Erster Artikel. Christus ward nicht von Sich selbst getötet.
a) Das Gegenteil ist zu behaupten. Denn: I. Joh. 10. sagt Er selbst: „Niemand nimmt meine Seele von mir, wenn ich sie nicht selber einsetze.“ II. Wer von anderen getötet wird, der stirbt nach und nach an Schwächung der Natur; und zumal „die gekreuzigten werden durch einen langsamen Tod gequält,“ nach Aug. 4. de Trin. 13. „Christus aber rief laut und gab dann den Geist auf.“ Seine Natur war also nicht geschwächt; sondern Er starb von Sich aus. III. Wer durch einen anderen stirbt, der stirbt gewaltsam. Christus „aber starb freiwillig; „wann Er wollte, wie Er wollte und weil Er wollte,“ sagt Augustin (l. c.). Auf der anderen Seite sagt der Herr von Sich selber (Luk. 18.): „Und nachdem sie den Menschensohn werden gegeißelt haben, werden sie Ihn töten.“
b) Ich antworte, es kann etwas Ursache von einer Wirkung sein 1. direkt, durch eigenes Einwirken; und so haben die Verfolger Christi Ihn getötet, mit der Absicht, Ihn zu töten, mit dem Ergebnisse des Todes und indem sie eine hinreichende Ursache seines Todes setzten; 2. indirekt, wenn nämlich jemand nicht die Wirkung hindert, trotzdem Er sie hindern könnte; wie man sagt, es habe einer den anderen durchnäßt, weil er nicht das Fenster geschlossen hat, wodurch der Regen hineinströmte; und so war Christus selber Ursache seines Todes. Denn Er konnte die Gegner
a) hindern, daß sie Ihn nicht wollten oder nicht könnten töten;
b) konnte sein Geist den Körper in seiner Natur bewahren, daß derselbe keinem verderblichen Einflüsse unterliege. Diese Gewalt hatte Christi Seele infolge ihrer Verbindung mit dem Worte (Aug. 4. de Trin. 19.).
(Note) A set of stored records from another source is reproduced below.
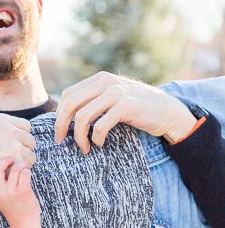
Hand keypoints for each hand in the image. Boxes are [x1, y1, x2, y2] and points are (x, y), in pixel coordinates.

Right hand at [0, 113, 35, 206]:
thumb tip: (13, 128)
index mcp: (0, 119)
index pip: (25, 126)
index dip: (20, 139)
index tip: (13, 148)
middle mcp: (8, 128)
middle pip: (29, 139)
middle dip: (23, 150)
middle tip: (11, 161)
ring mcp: (13, 143)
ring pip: (30, 153)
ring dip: (22, 162)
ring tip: (7, 169)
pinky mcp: (16, 159)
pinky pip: (28, 165)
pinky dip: (20, 172)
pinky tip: (7, 175)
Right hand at [0, 158, 39, 225]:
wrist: (25, 225)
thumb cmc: (15, 210)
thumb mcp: (1, 200)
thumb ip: (0, 188)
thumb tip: (8, 166)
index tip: (0, 167)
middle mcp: (0, 193)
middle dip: (4, 161)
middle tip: (12, 160)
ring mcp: (11, 193)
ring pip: (14, 169)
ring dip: (21, 164)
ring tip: (24, 166)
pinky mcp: (23, 192)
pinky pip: (25, 173)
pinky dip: (27, 170)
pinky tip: (28, 173)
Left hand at [55, 71, 196, 153]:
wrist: (167, 112)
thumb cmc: (137, 110)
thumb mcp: (112, 99)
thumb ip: (94, 101)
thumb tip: (64, 117)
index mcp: (100, 79)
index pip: (68, 95)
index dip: (59, 115)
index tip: (60, 132)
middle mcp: (106, 82)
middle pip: (70, 104)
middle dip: (61, 125)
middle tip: (61, 141)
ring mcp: (116, 92)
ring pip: (83, 116)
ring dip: (79, 137)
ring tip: (84, 148)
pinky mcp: (126, 106)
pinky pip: (100, 125)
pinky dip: (96, 138)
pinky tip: (99, 144)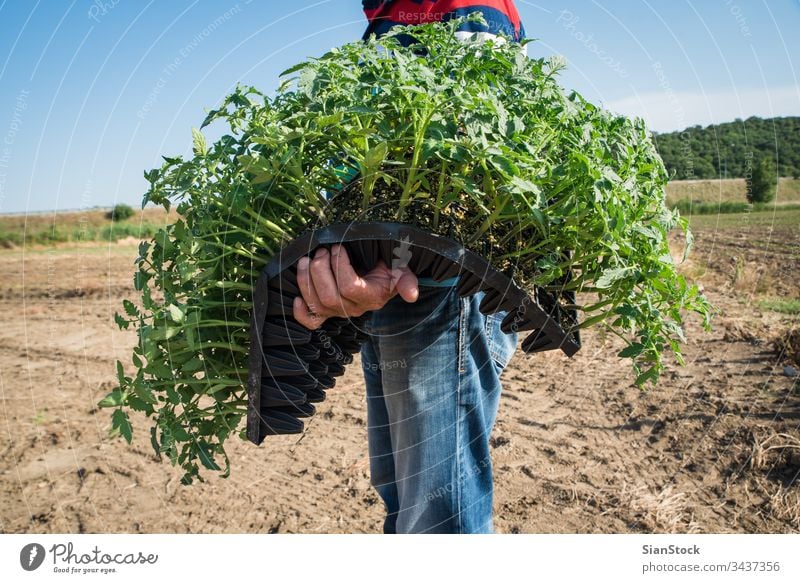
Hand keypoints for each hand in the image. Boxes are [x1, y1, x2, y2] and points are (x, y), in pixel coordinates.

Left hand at [293, 244, 418, 329]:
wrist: (379, 277)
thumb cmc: (388, 269)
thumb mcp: (401, 270)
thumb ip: (406, 280)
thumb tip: (411, 295)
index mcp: (371, 297)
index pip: (349, 287)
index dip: (339, 265)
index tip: (338, 246)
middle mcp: (354, 308)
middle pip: (329, 297)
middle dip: (320, 270)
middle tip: (321, 251)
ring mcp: (338, 312)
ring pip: (317, 304)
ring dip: (306, 280)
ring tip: (307, 260)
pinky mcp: (326, 313)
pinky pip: (311, 321)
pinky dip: (300, 312)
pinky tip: (296, 298)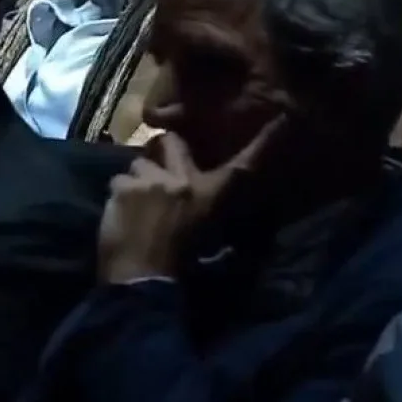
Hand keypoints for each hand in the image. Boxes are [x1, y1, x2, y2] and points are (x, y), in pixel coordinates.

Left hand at [98, 118, 283, 282]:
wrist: (143, 283)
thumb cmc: (182, 270)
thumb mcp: (212, 242)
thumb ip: (215, 215)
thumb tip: (218, 204)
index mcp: (211, 196)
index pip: (243, 165)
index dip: (266, 140)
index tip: (284, 118)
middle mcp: (181, 180)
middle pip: (172, 142)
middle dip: (166, 147)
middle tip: (162, 163)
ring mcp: (148, 181)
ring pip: (138, 162)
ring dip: (139, 176)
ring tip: (137, 197)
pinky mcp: (120, 189)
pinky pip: (117, 180)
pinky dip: (119, 194)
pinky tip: (121, 211)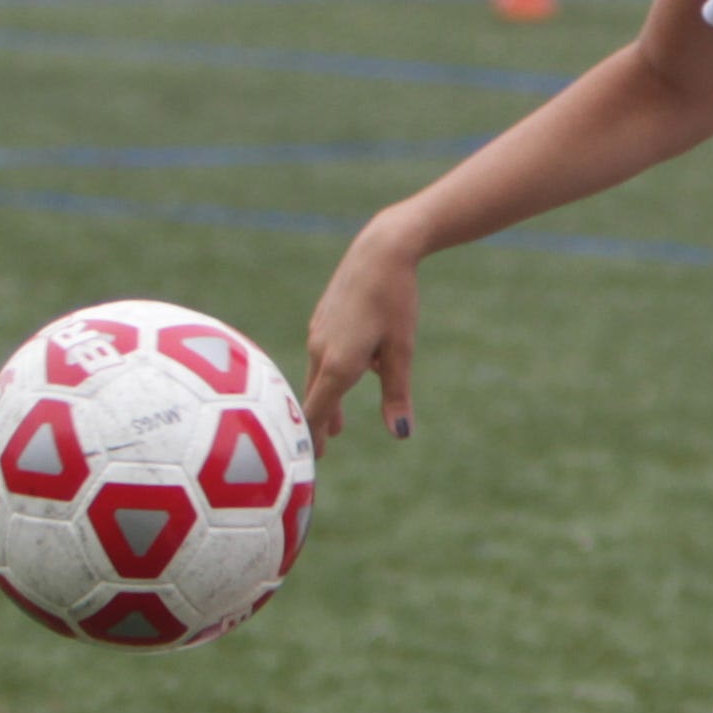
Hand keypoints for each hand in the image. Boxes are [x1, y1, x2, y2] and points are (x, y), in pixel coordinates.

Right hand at [304, 215, 424, 451]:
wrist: (380, 250)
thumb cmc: (395, 301)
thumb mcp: (402, 351)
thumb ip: (397, 395)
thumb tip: (401, 434)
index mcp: (338, 364)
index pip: (318, 412)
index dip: (314, 438)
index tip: (310, 462)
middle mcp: (320, 351)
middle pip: (314, 397)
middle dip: (318, 425)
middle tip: (318, 452)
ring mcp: (318, 333)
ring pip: (319, 375)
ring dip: (327, 400)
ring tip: (336, 426)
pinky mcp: (322, 320)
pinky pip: (324, 355)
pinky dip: (332, 374)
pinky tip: (357, 371)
Weil also seine Seele das beigebrachte Verderben vom Körper nicht fernhielt, sondern wollte, daß die Natur des Körpers dem schädigenden Einflusse unterliege; danach wird gesagt, Er habe seine Seele eingesetzt, sei freiwillig gestorben
c) I. „Niemand wird meine Seele von mir nehmen;“ nämlich wenn ich nicht will. Denn Jenes nimmt man recht eigentlich, was man gegen den Willen dessen, der es hat, entfernt. II. Damit Christus zeige, seine Seele habe ihre Kraft bewahrt mit Rücksicht auf das Leben des Körpers, rief Er, selbst im letzten Augenblicke, mit lauter Stimme; dadurch zählte sein Tod zu seinen anderen Wundern. Deshalb sagte der Hauptmann, „als er sah, daß der Herr, so rufend, gestorben sei: Wahrhaft der Sohn Gottes war dieser“ (Mark. 15.). Auch dies war wunderbar bei diesem Tode, daß Er in kürzerer Zeit gestorben ist wie die anderen zwei. Deshalb heißt es Joh. 19.: „Sie brachen die Kniee der anderen, die mit Ihm gekreuzigt worden waren,“ damit sie schneller stürben; „die Kniee Jesu aber brachen sie nicht, weil sie sahen, Er sei schon gestorben.“ Und: „Pilatus staunte, daß Er schon gestorben sei.“ Wie nämlich durch seinen Willen die körperliche Natur in ihrer Kraft bewahrt worden ist bis zum letzten Augenblicke; so hörte auch diese natürliche Kraft des Körpers auf, als Christus wollte. III. Zugleich wurde an Christo Gewalt geübt, daß Er stürbe; und trotzdem starb Er freiwillig. Denn diese Gewalt überragte die Kraft in seinem Körper, sobald Er wollte.